[Courtesy photo]

The Moab region is surrounded by stunning desert wilderness that carries millions of years of history. One way to explore that history is by participating in Green River Rocks, the annual free rock and mineral festival based out of Green River that invites scientists to lead a number of regional field trips. This year, the festival runs from Friday, March 31 to Sunday, April 2. 

“There’s so much of a barrier between the public and scientific researchers—especially researchers who have a very specialized job, like someone who works only in strange coal deposits or someone who specializes only in Barrier Canyon rock art,” said Alison Jean Cole, one of the festival’s founders. “So this is an opportunity for people to get out into those places they may know very well, or that may be brand new to them, and have an expert at their side who can tell them everything about the place they’re at. I think that’s such a rare opportunity, and it’s what makes this event so special.” 

Green River Rocks started in 2017, when Epicenter, a nonprofit based in Green River, received a grant from the National Endowment for the Arts to create an event that would bring economic stimulus to the town. Cole and her partner Lisa Ward, who are both artists, proposed the idea of a rock and mineral festival—the first ever Green River Rocks. The event has remained popular, prompting Epicenter to keep it going year after year. Now, the festival runs over three days, hosts 16 field trips, and hosts a vendor market with rocks, jewelry, and food on Saturday.

Task goal :: Carry on the piece about the Green River Rocks festival, starting right after its last sentence.

Data shown ::
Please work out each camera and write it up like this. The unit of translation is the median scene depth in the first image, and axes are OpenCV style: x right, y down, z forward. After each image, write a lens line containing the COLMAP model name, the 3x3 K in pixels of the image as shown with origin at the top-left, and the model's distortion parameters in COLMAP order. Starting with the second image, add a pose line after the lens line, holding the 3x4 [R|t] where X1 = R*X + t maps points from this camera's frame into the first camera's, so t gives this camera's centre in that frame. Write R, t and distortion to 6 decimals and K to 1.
--
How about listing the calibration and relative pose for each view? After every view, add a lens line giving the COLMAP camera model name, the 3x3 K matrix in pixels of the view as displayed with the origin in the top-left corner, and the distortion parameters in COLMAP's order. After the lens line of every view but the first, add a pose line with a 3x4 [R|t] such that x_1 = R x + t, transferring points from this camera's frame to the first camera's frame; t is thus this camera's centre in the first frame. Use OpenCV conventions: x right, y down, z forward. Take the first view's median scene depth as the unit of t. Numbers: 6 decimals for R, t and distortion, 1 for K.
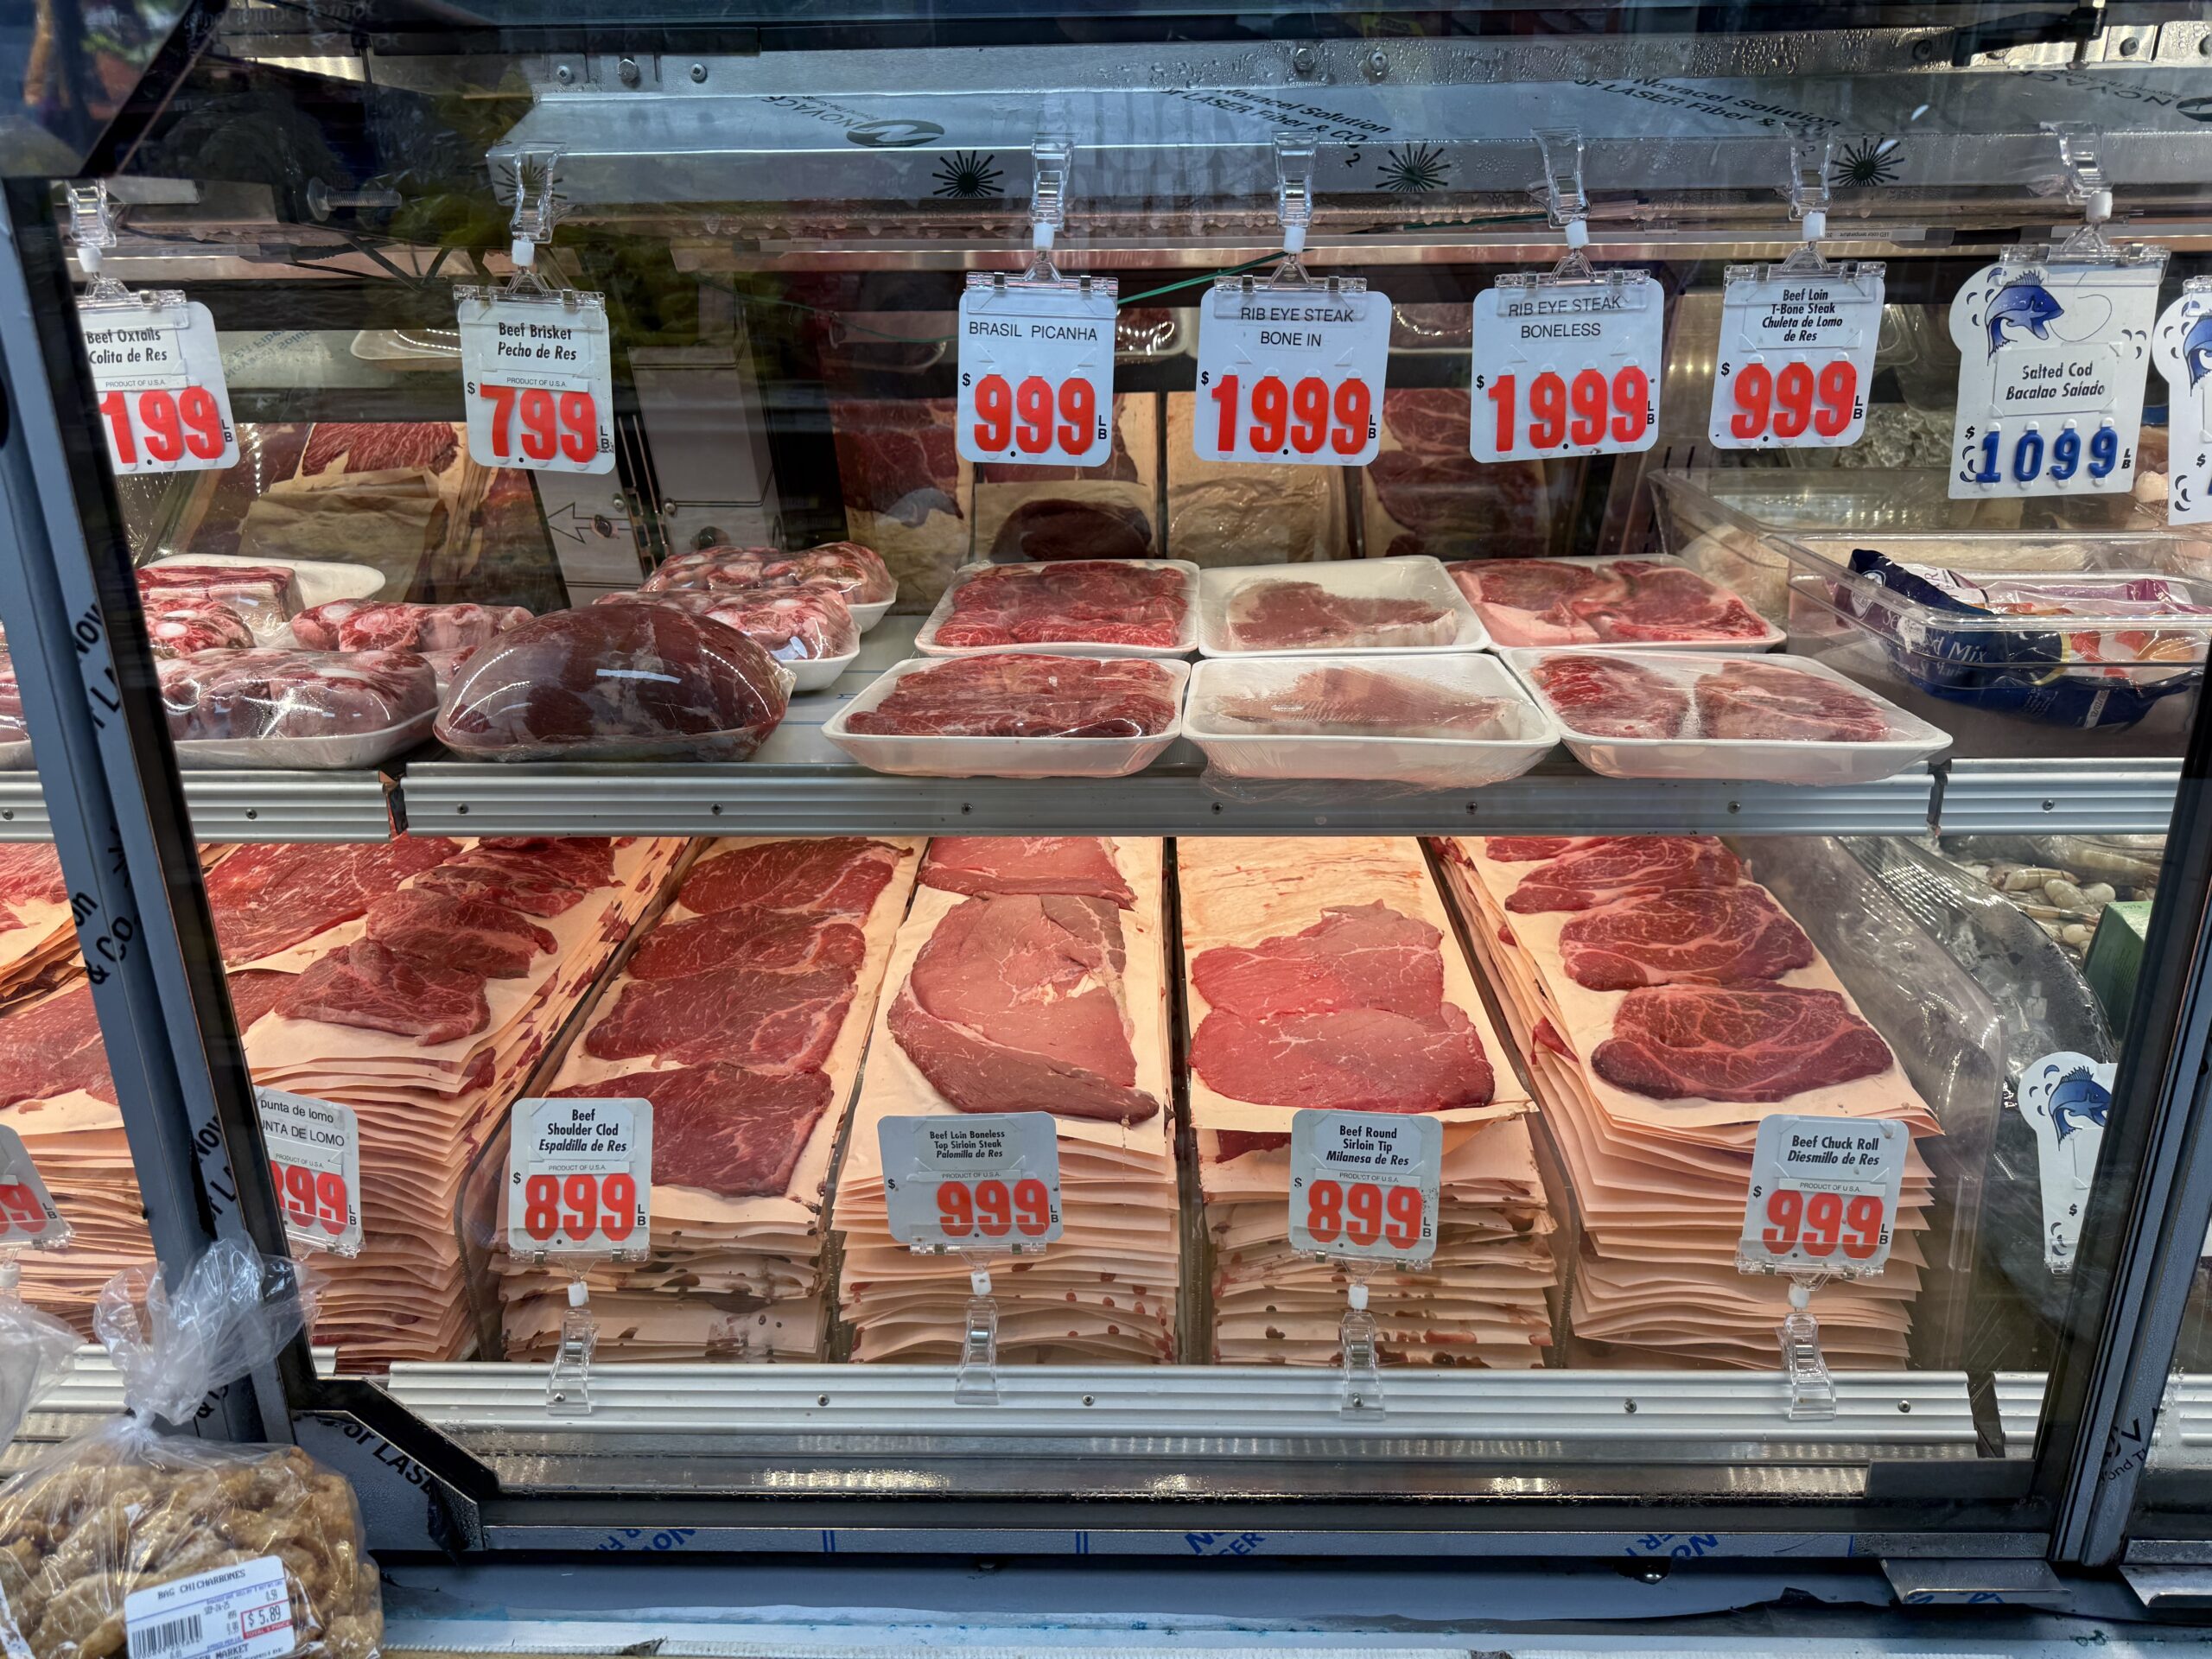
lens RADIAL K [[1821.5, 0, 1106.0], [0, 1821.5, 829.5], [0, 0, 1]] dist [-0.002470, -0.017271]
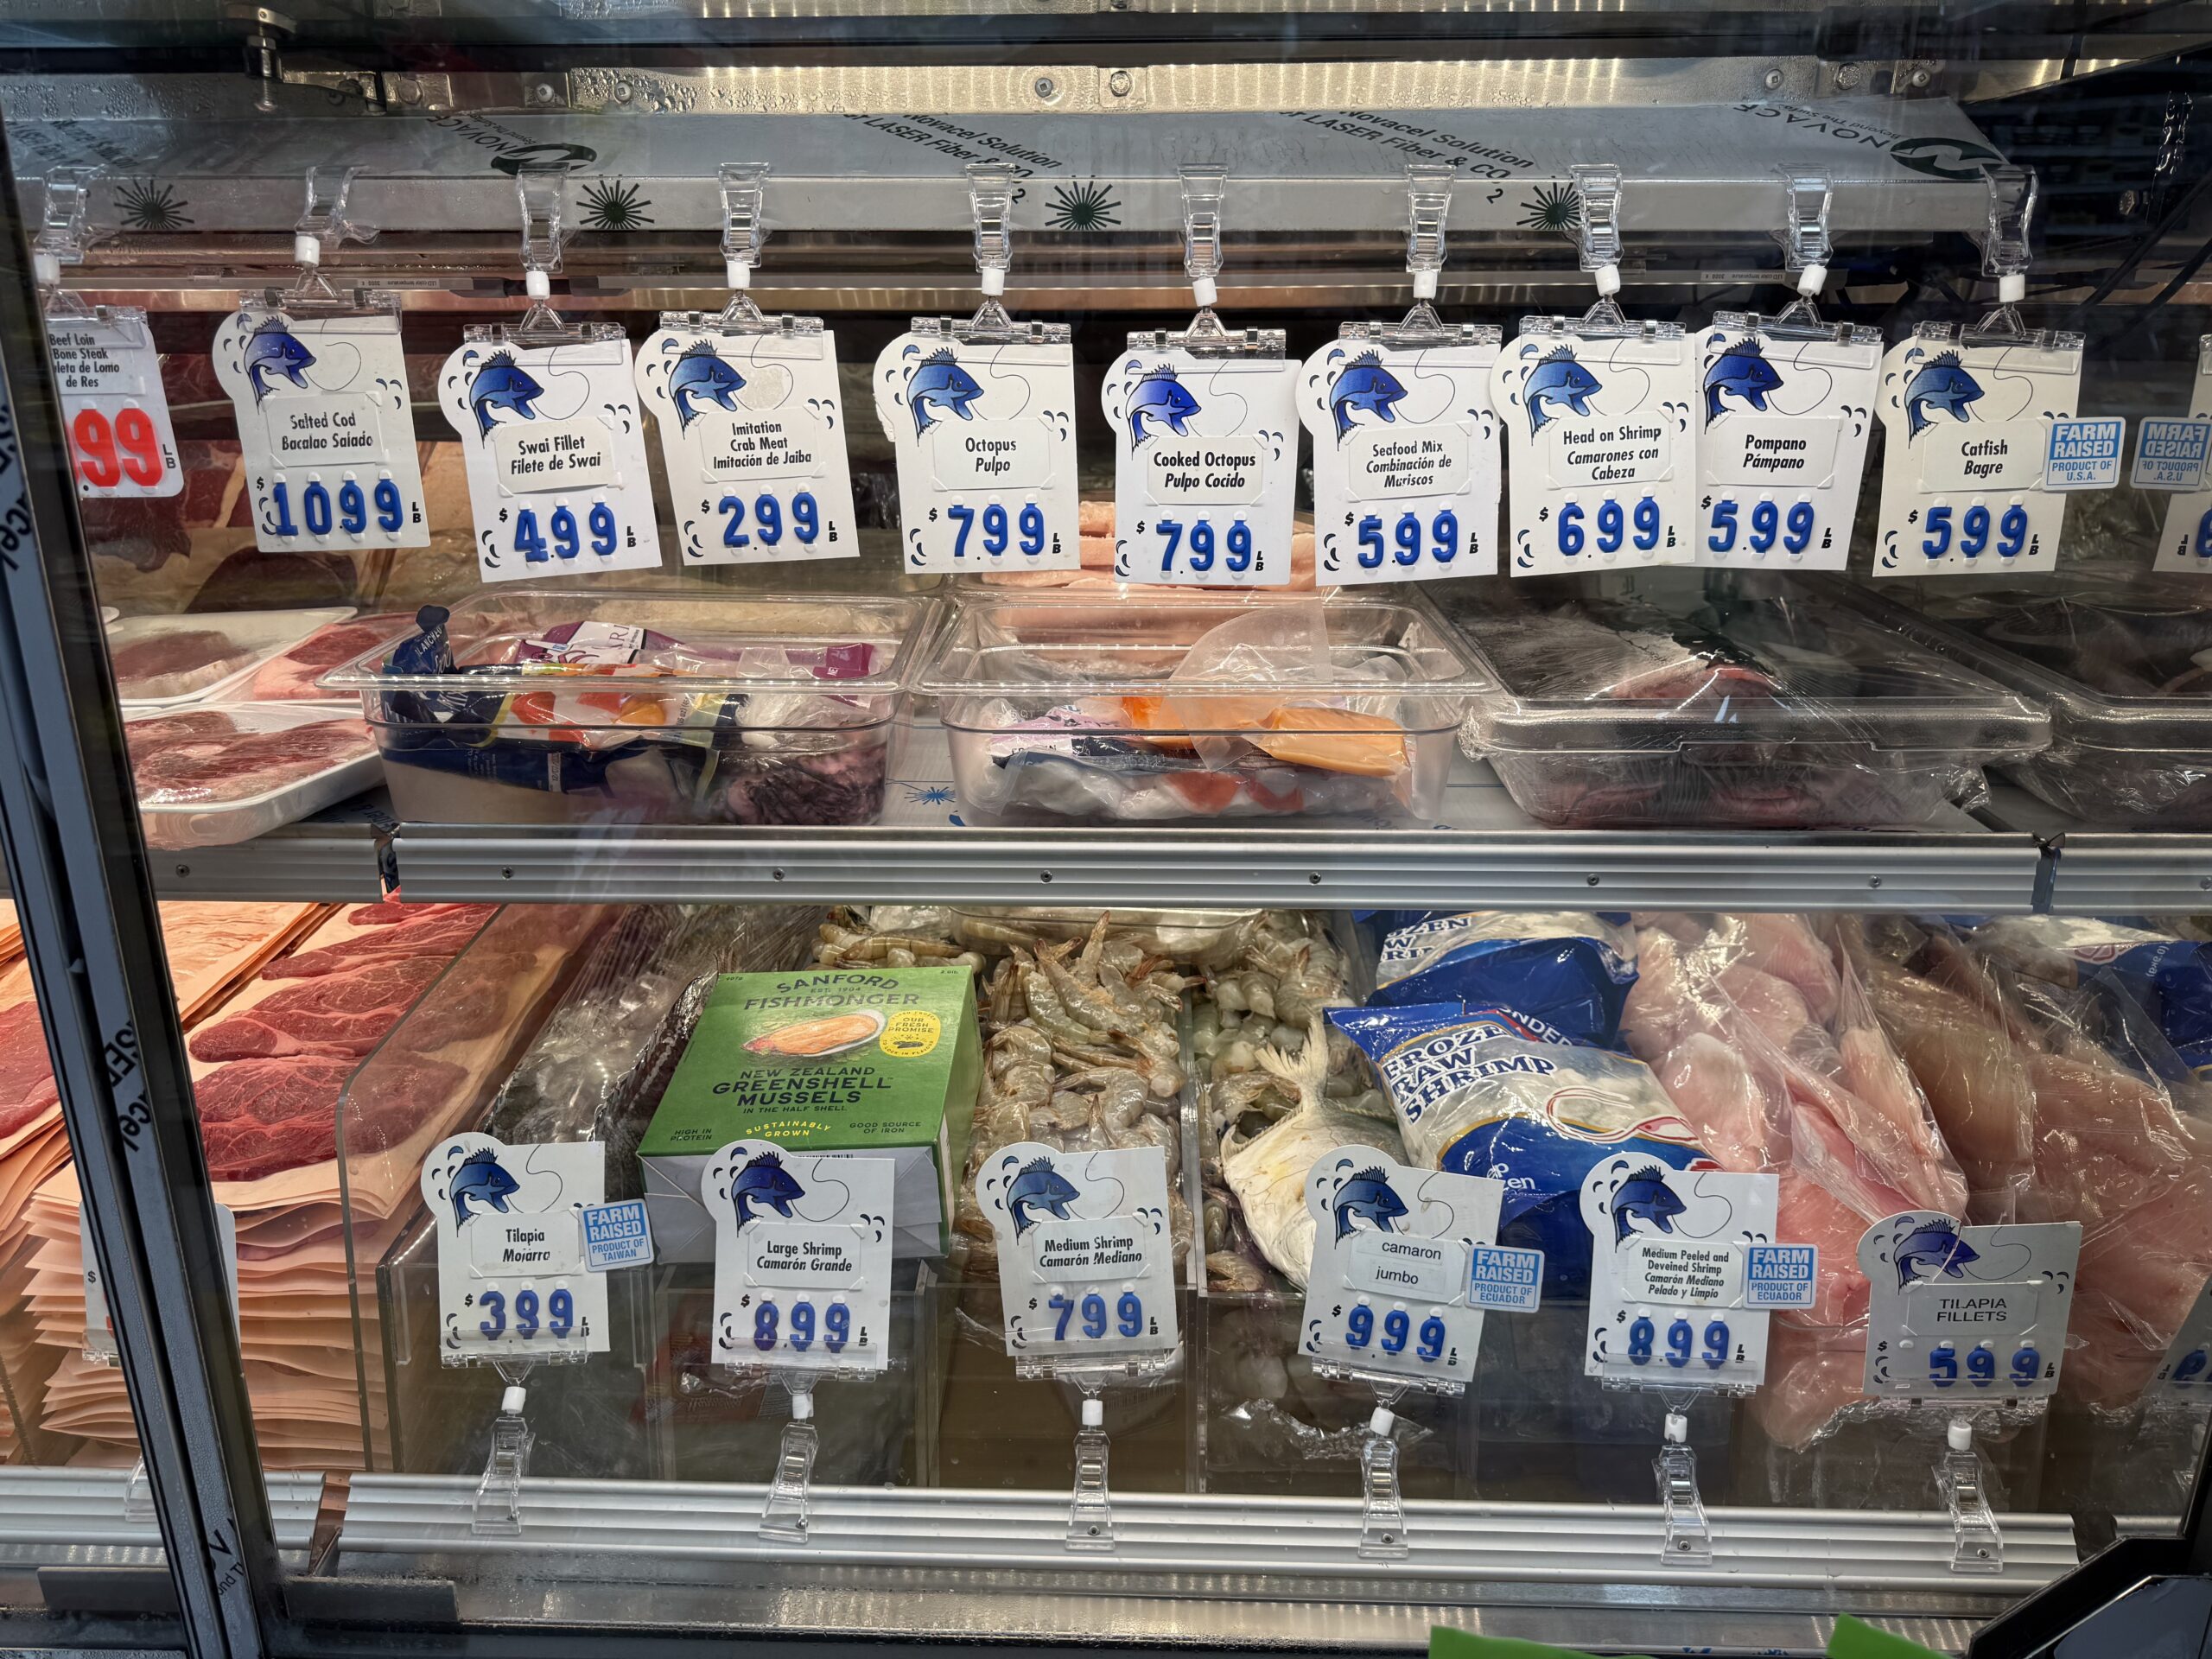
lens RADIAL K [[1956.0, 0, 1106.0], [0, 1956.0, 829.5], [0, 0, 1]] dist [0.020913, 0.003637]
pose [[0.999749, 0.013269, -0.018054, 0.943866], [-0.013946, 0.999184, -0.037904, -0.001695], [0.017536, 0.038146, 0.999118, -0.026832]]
...
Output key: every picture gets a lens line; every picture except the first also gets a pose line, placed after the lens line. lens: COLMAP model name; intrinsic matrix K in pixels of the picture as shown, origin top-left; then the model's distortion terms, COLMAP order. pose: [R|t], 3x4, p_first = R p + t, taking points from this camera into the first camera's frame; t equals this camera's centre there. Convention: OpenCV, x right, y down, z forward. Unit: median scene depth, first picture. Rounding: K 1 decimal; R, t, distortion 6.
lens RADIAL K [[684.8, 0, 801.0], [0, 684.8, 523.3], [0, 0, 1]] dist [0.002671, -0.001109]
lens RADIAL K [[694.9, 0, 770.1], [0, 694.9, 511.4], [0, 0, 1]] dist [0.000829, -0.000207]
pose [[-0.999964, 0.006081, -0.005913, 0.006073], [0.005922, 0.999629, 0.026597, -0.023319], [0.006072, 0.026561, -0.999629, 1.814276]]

Exercise response ::
“A lot of the scientists and researchers who originally participated with us in that first year still participate in the event,” Cole said. “They’re the ones who email us every winter saying, ‘Have you picked the dates for the festival?’” 

[Courtesy photo]

The festival kicks off on Friday with an opening lecture by Joshua Lively, who will deliver a talk titled “New fossil discoveries from the Upper Cretaceous of the Book Cliffs.” Moabites may remember Lively from his Science Moab on Tap talk in December—Lively works as a curator of paleontology at the Prehistoric Museum in Price. 

On Saturday, there will be a vendor market outside of the John Wesley Powell River History Museum from 9 a.m. to 4 p.m.; this is also the location of the “festival HQ,” where people can sign up for field trips in person on a first-come, first-served basis. The festival HQ is also the departure point for field trips. All field trips are half-day to full-day trips (bring water and a sack lunch), and the group size is approximately 25 people. 

There are nine field trips scheduled for Saturday: a visit to Fossil Point—the site of dinosaur vertebrae and leg bones—with Greg McDonald; explorations to paleontology sites along Highway 191 with Jim Kirkland; and a visit to see Sego Canyon rock art with Geoff Smith. On Saturday night (weather permitting), there will also be an astronomy tour. 

Seven field trips are scheduled for Sunday, including a visit to Buckhorn Wash with Geoff Smith, a visit to the Mygatt-Moore dinosaur quarry with Julia McHugh, and a visit to the Crystal Geyser with staff from the John Wesley Powell River History Museum. 

“I love Green River,” Cole said. “It’s such a great little town, and it’s plunked down in some of the most spectacular geology in all of the West.”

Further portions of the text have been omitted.